Plaisant maintien, courtoysie et lengaige,
Sont tes levriers, compaignie est la sente
Ou tu chaces plus souvent qu’en boscaige ;
Je le sais bien, il fault que je m’en sente.
Certes, tes tours mie n’appercevoye,
Ne comme tu scez soubz couverte chappe
Surprendre cœurs ; quant si bien me devoye
De toi garder a mon dit ; mais la aggrappe
Dont tu tires a toi si mon cuer happe
Que il convient que je te face hommaige,
Ou veuille ou non, et qu’a toi me consente ;
Car ton pouvoir seigneurist fol et saige :
Je le sais bien, il fault que je m’en sente.

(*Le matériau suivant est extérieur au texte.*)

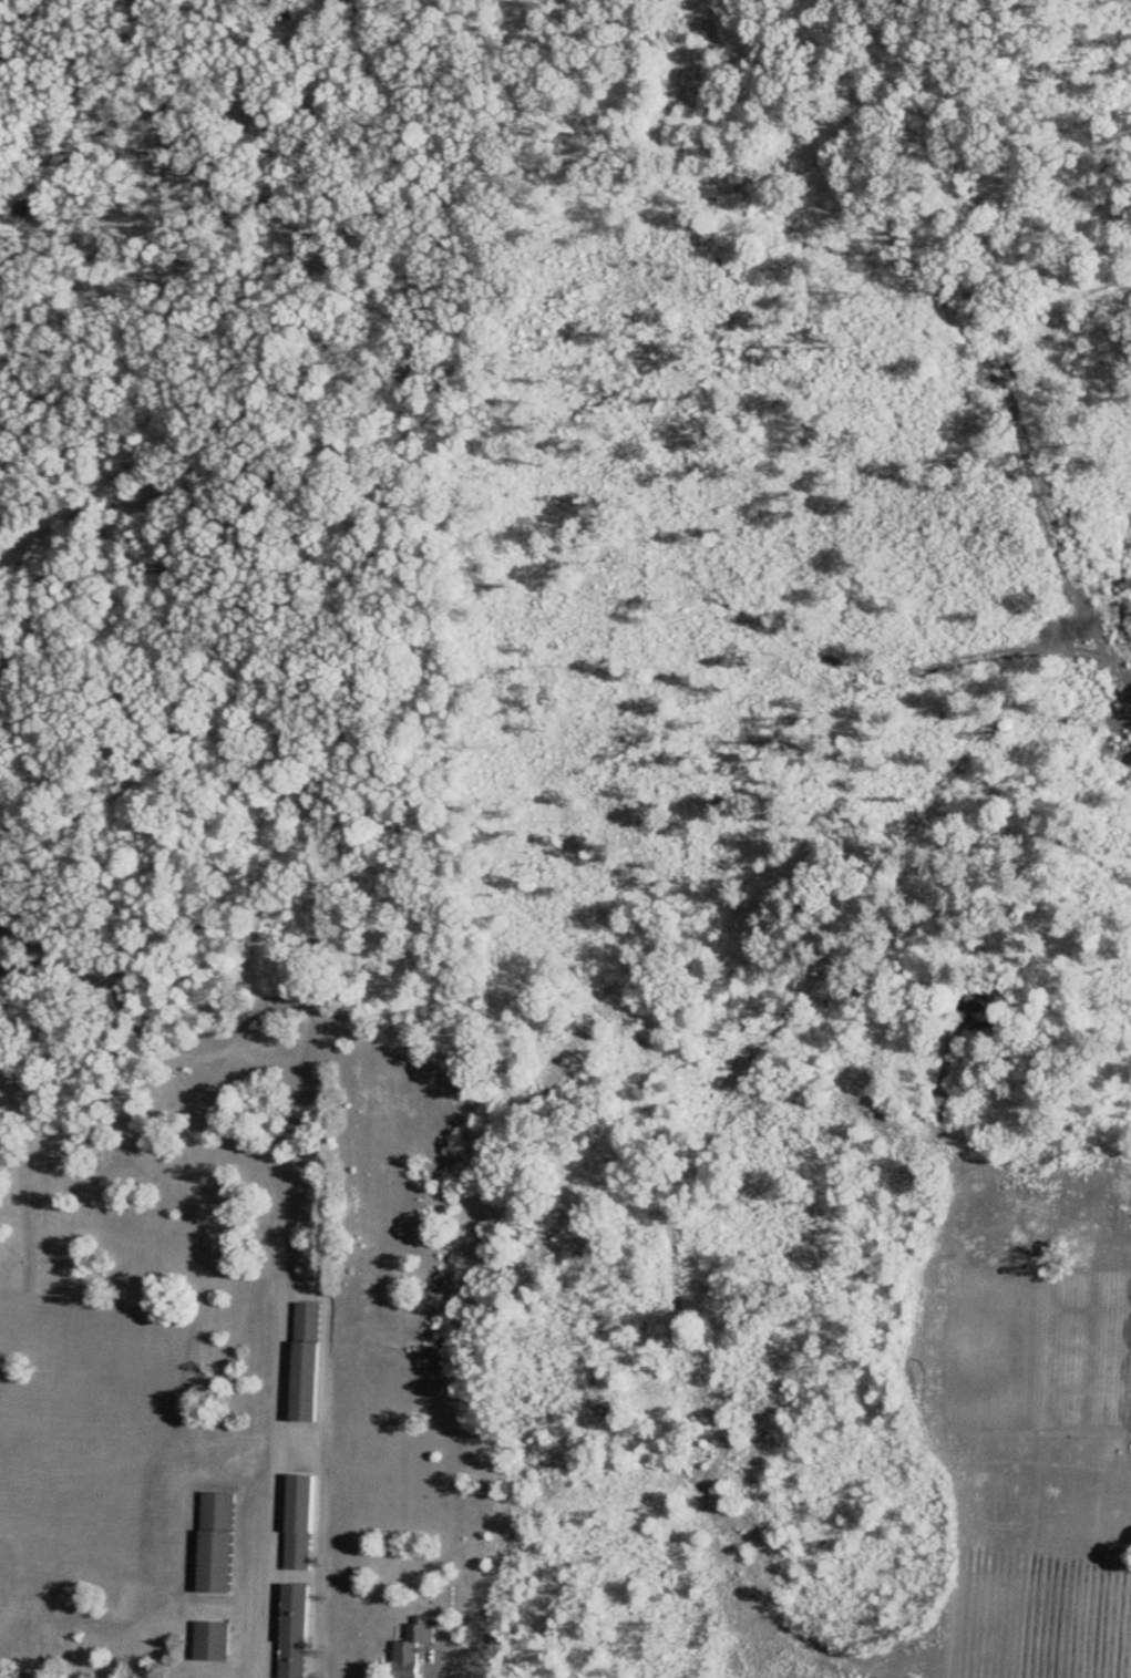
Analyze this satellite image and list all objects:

J’apperçoy bien que je me decevoye
De te cuidier fouyr, car si m’entrappe
Doux Souvenir que mucié ne savoye ;
Et, quant je cuit ganchir, je me rettrappe
Dedans tes las, et Plaisance me frappe
De l’autre part ; tu te tiens ou passage
Pour traire a moi ; Biauté y est presente.
Rendre me fault, ou soit scens ou follage ;
Je le sais bien, il fault que je m’en sente.
Ha ! dieux d’amours, puis qu’en ton doux servage
Prendre me veulx, faits que ne m’en repente,
Car eschapper ne puis ton seigneuraige ;
Je le sais bien, il fault que je m’en sente.